Extract each line in the entries below that contains the string "trưởng".

━━━━━ THE DATA

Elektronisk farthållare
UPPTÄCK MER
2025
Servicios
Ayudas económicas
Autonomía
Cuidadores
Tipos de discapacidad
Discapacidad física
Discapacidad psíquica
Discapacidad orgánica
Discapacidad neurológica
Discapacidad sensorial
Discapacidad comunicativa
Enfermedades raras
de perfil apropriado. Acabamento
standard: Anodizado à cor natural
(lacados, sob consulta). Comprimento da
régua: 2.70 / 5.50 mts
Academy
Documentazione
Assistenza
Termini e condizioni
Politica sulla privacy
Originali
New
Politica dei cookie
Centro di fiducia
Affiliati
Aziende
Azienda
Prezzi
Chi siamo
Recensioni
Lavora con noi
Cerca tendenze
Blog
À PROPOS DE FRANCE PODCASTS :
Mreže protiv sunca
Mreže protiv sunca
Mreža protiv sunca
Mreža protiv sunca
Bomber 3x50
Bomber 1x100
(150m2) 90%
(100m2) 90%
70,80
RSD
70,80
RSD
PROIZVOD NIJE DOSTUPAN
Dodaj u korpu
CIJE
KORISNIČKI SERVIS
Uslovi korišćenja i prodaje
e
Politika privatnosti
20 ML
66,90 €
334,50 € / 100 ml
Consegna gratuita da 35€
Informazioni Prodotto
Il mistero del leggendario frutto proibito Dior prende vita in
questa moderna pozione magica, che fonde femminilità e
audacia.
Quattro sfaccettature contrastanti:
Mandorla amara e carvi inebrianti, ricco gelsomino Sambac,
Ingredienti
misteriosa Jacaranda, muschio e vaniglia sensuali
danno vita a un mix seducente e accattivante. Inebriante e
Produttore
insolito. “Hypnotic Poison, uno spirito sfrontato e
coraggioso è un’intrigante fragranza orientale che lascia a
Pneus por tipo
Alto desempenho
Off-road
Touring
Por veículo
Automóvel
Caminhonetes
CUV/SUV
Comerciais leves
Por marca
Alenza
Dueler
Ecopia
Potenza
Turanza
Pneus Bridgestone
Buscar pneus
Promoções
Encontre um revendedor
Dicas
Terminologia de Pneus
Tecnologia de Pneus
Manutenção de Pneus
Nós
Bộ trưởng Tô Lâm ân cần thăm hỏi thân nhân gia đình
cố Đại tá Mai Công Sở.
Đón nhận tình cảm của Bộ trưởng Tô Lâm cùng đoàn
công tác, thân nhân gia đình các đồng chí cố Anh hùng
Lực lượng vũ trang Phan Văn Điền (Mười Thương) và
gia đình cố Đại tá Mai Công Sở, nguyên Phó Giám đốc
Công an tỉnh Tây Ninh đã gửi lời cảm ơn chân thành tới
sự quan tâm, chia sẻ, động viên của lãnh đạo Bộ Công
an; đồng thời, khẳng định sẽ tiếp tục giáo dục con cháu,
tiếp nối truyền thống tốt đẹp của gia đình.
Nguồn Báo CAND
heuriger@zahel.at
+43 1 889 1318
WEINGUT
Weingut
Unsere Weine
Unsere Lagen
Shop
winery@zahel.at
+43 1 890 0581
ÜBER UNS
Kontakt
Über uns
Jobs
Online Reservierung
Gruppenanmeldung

━━━━━━━━━━

**RESPONSE TO THIS EXERCISE**
Bộ trưởng Tô Lâm ân cần thăm hỏi thân nhân gia đình
Đón nhận tình cảm của Bộ trưởng Tô Lâm cùng đoàn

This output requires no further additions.